»»

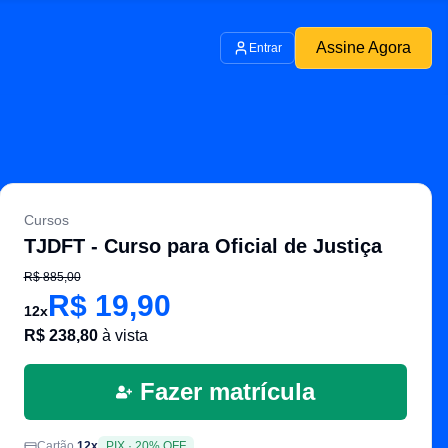
Assine Agora
Entrar
Cursos
TJDFT - Curso para Oficial de Justiça
R$
885,00
R$
19,90
12
x
R$
238,80
à vista
Fazer matrícula
Cartão
12
x
PIX
·
20
% OFF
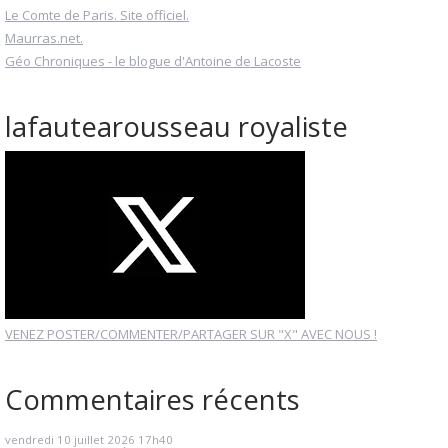
Le Comte de Paris. Site officiel.
Maurras.net.
Géo Chroniques - le blogue d'Antoine de Lacoste
lafautearousseau royaliste
VENEZ POSTER/COMMENTER/PARTAGER SUR "X" AVEC NOUS !
Commentaires récents
vendredi 10
juillet 2026
17h40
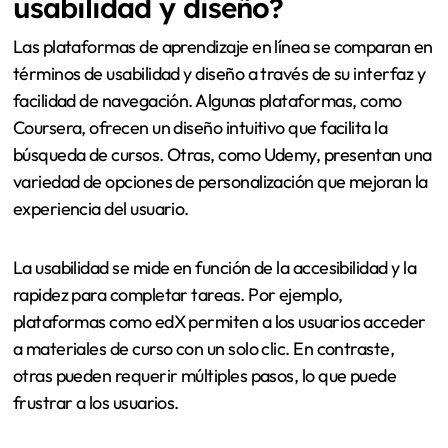
usabilidad y diseño?
Las plataformas de aprendizaje en línea se comparan en
términos de usabilidad y diseño a través de su interfaz y
facilidad de navegación. Algunas plataformas, como
Coursera, ofrecen un diseño intuitivo que facilita la
búsqueda de cursos. Otras, como Udemy, presentan una
variedad de opciones de personalización que mejoran la
experiencia del usuario.
La usabilidad se mide en función de la accesibilidad y la
rapidez para completar tareas. Por ejemplo,
plataformas como edX permiten a los usuarios acceder
a materiales de curso con un solo clic. En contraste,
otras pueden requerir múltiples pasos, lo que puede
frustrar a los usuarios.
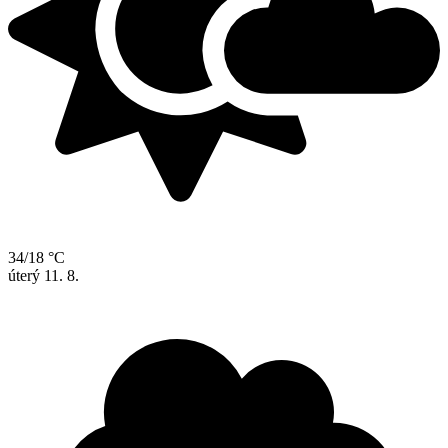
34/18 °C
úterý
11. 8.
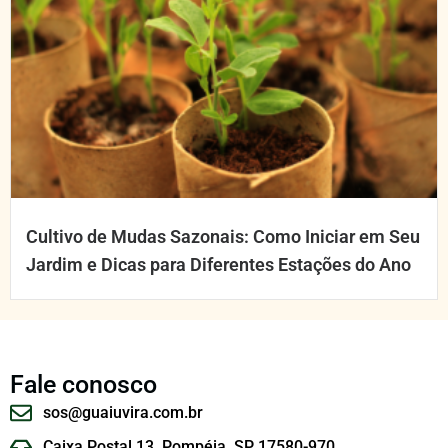
Cultivo de Mudas Sazonais: Como Iniciar em Seu
Jardim e Dicas para Diferentes Estações do Ano
Fale conosco
sos@guaiuvira.com.br
Caixa Postal 13, Pompéia, SP 17580-970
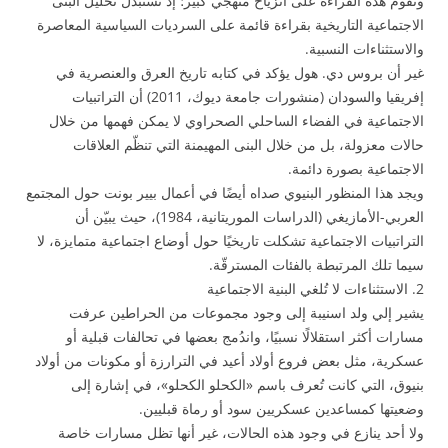
وتقوم هذه القراءة على انزياح منهجي كبير؛ إذ تستبدل تحليل البنى
الاجتماعية التاريخية بقراءة قائمة على السرديات السياسية المعاصرة
والاستثناءات النسبية.
غير أن بروس دي. هول يؤكد في كتابه تاريخ العرق والعنصرية في
إفريقيا والسودان (منشورات جامعة ديوك، 2011) أن التراتبيات
الاجتماعية في الفضاء الساحلي الصحراوي لا يمكن فهمها من خلال
حالات معزولة، بل من خلال البنى المهيمنة التي تنظّم العلاقات
الاجتماعية بصورة دائمة.
ويجد هذا المنظور البنيوي صداه أيضًا في أعمال بيير بونت حول المجتمع
العربي-الأمازيغي (الدراسات الموريتانية، 1984)، حيث يبيّن أن
التراتبيات الاجتماعية تشكلت تاريخيًا حول أوضاع اجتماعية متمايزة، لا
سيما تلك المرتبطة بالفئات المسترقّة.
2. الاستثناءات لا تُلغي البنية الاجتماعية
يشير إلي ولد اسنيبة إلى وجود مجموعات من الحراطين عرفت
مسارات أكثر استقلالًا نسبيًا، واندُمج بعضها في تحالفات قبلية أو
عسكرية، مثل بعض فروع أولاد أعيد في الترارزة أو مكونات من أولاد
بنيوق، التي كانت تُعرف باسم «الكحلو الكحلو»، في إشارة إلى
وضعيتها كمساعدين عسكريين سود أو رماة قبليين.
ولا أحد ينازع في وجود هذه الحالات، غير أنها تظل مسارات خاصة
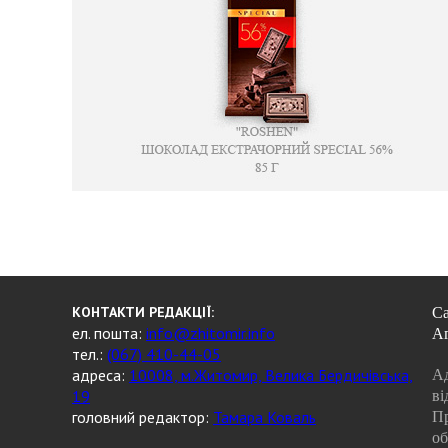
КОНТАКТИ РЕДАКЦІЇ:
Са
ел. пошта:
info@zhitomir.info
А
тел.:
(067) 410-44-05
адреса:
10008, м.Житомир, Велика Бердичівська,
Ад
19
ві
головний редактор:
Тамара Коваль
Пр
об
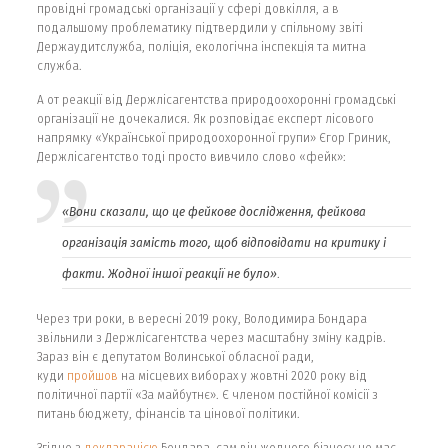
провідні громадські організації у сфері довкілля, а в
подальшому проблематику підтвердили у спільному звіті
Держаудитслужба, поліція, екологічна інспекція та митна
служба.
А от реакції від Держлісагентства природоохоронні громадські
організації не дочекалися. Як розповідає експерт лісового
напрямку «Української природоохоронної групи» Єгор Гриник,
Держлісагентство тоді просто вивчило слово «фейк»:
«Вони сказали, що це фейкове дослідження, фейкова
організація замість того, щоб відповідати на критику і
факти. Жодної іншої реакції не було»
.
Через три роки, в вересні 2019 року, Володимира Бондара
звільнили з Держлісагентства через масштабну зміну кадрів.
Зараз він є депутатом Волинської обласної ради,
куди
пройшов
на місцевих виборах у жовтні 2020 року від
політичної партії «За майбутнє». Є членом постійної комісії з
питань бюджету, фінансів та цінової політики.
Згідно з
декларацією
Бондара, сам він жодного бізнесу не має,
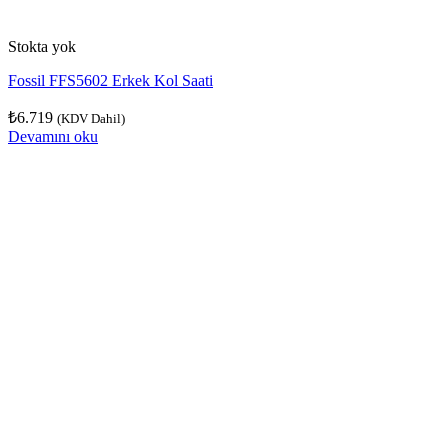
Stokta yok
Fossil FFS5602 Erkek Kol Saati
₺
6.719
(KDV Dahil)
Devamını oku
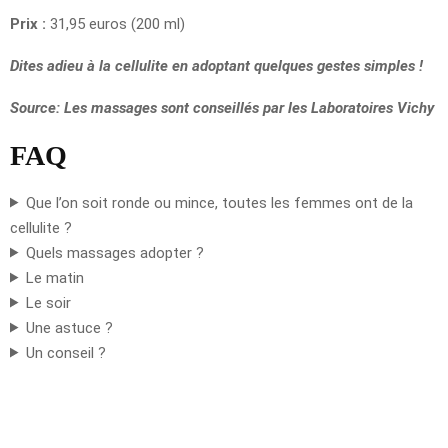
Prix :
31,95 euros (200 ml)
Dites adieu à la cellulite en adoptant quelques gestes simples !
Source: Les massages sont conseillés par les Laboratoires Vichy
FAQ
Que l’on soit ronde ou mince, toutes les femmes ont de la
cellulite ?
Quels massages adopter ?
Le matin
Le soir
Une astuce ?
Un conseil ?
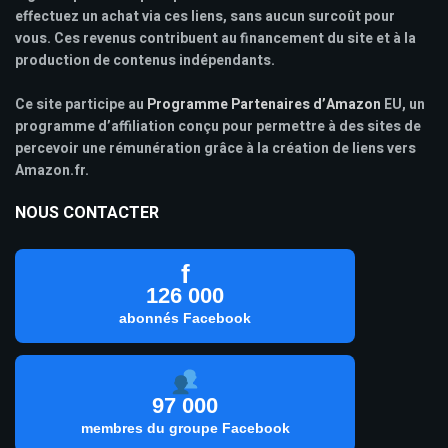
effectuez un achat via ces liens, sans aucun surcoût pour
vous. Ces revenus contribuent au financement du site et à la
production de contenus indépendants.
Ce site participe au
Programme Partenaires d’Amazon
EU, un
programme d’affiliation conçu pour permettre à des sites de
percevoir une rémunération grâce à la création de liens vers
Amazon.fr.
NOUS CONTACTER
f
126 000
abonnés Facebook
97 000
membres du groupe Facebook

««

= Your goal =
The exact lines of the material above starting at the one that contains "الاجتماعية التاريخية بقراءة" and ending at the one that contains "الاجتماعية بصورة دائمة." are what to retype; leave out everything else.

= Answer to this problem =
الاجتماعية التاريخية بقراءة قائمة على السرديات السياسية المعاصرة
والاستثناءات النسبية.
غير أن بروس دي. هول يؤكد في كتابه تاريخ العرق والعنصرية في
إفريقيا والسودان (منشورات جامعة ديوك، 2011) أن التراتبيات
الاجتماعية في الفضاء الساحلي الصحراوي لا يمكن فهمها من خلال
حالات معزولة، بل من خلال البنى المهيمنة التي تنظّم العلاقات
الاجتماعية بصورة دائمة.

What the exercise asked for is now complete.